Für den Offshore-Windpark „Baltic 2“ rund 30 Kilometer nördlich von Rügen ist in der Nacht zu gestern die letzte Seekabellänge gelegt worden. Das finnische Seekabellegeschiff „Aura“ war am Montag in Richtung Rostock-Markgrafenheide aufgebrochen, von wo aus das rund sieben Meter lange Seekabel angelandet wird, berichtete Siegfried Wagner vom Stromversorgungsunternehmen 50Hertz Transmission. „Damit wird ein letzter wichtiger Schritt in Richtung Netzanschluss vollendet. Der Anschluss an das Stromnetz wird voraussichtlich rechtzeitig stattfinden“, sagte Wagner. Bis Ende September will der Energieversorger EnBW den Windpark in Betrieb nehmen.

Erst am letzten Dienstag hatten alle 80 Anlagen des Offshore-Windparks einen 240-Stunden-Probelauf erfolgreich absolviert, wie der Energiekonzern EnBW mitteilte.
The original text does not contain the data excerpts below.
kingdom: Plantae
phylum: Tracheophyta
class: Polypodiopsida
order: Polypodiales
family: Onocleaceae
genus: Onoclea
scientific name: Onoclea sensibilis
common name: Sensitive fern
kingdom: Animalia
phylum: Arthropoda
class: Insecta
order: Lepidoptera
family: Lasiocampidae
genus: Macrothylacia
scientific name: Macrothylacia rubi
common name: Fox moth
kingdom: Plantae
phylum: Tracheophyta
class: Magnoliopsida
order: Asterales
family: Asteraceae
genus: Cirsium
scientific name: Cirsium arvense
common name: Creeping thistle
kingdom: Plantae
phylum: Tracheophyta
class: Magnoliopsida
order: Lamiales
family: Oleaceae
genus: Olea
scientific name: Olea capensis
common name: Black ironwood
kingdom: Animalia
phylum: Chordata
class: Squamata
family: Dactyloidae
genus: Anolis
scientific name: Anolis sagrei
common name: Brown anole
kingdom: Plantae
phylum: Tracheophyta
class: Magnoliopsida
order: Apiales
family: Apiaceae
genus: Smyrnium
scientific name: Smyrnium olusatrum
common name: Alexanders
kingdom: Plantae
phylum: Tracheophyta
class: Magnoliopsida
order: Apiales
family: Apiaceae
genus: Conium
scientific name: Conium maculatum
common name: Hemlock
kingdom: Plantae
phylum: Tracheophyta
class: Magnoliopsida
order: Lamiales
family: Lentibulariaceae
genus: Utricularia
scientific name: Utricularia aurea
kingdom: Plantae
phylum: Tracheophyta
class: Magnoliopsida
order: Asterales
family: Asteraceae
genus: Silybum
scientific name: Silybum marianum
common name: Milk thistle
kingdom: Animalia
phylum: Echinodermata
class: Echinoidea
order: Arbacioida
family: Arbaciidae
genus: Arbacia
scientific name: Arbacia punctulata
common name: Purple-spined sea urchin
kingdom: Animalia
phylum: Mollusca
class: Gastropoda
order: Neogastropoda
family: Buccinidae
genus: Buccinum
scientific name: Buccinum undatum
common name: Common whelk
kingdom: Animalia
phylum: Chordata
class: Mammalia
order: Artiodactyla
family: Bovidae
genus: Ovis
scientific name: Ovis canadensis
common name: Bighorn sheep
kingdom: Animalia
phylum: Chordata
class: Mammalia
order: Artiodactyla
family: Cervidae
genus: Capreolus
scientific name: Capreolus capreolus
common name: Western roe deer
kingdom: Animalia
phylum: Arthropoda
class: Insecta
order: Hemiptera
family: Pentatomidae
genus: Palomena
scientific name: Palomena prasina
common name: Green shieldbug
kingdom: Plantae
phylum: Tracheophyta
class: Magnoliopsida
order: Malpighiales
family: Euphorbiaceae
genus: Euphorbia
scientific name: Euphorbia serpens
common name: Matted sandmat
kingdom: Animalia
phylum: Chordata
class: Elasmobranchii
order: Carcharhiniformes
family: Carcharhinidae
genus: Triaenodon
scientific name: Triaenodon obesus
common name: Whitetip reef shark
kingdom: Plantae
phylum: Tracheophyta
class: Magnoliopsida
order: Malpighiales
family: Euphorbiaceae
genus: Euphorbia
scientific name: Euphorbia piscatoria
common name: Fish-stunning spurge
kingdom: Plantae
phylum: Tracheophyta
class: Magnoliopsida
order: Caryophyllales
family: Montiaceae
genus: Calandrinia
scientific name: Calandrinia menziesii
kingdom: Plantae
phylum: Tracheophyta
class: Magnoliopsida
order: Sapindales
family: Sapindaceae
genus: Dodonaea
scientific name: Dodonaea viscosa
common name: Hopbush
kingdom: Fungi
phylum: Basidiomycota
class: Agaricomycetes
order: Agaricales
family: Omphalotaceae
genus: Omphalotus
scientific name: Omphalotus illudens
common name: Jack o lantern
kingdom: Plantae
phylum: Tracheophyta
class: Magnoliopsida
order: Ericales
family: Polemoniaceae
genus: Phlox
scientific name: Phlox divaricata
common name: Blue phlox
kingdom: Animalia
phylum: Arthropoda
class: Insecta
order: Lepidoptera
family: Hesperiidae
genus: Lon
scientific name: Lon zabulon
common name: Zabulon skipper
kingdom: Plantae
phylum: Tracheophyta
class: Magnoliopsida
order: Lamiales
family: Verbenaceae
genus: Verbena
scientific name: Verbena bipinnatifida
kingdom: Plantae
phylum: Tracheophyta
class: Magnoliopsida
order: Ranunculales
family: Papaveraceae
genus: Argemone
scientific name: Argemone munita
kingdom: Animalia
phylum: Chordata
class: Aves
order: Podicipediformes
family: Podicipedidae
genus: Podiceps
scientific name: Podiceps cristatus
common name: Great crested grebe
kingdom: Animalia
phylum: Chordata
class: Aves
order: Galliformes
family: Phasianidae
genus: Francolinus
Dabei hätten sie bereits erstmals Strom ins Netz gespeist. Bis zur kommerziellen Inbetriebnahme seien noch weitere Restarbeiten und Systemtests erforderlich. „Wir sind zufrieden mit der bisherigen Entwicklung“, sagte Friederike Eggstein, Konzernsprecherin von EnBW. Die „Baltic 2“ soll rund 340 000 Haushalte mit Strom versorgen.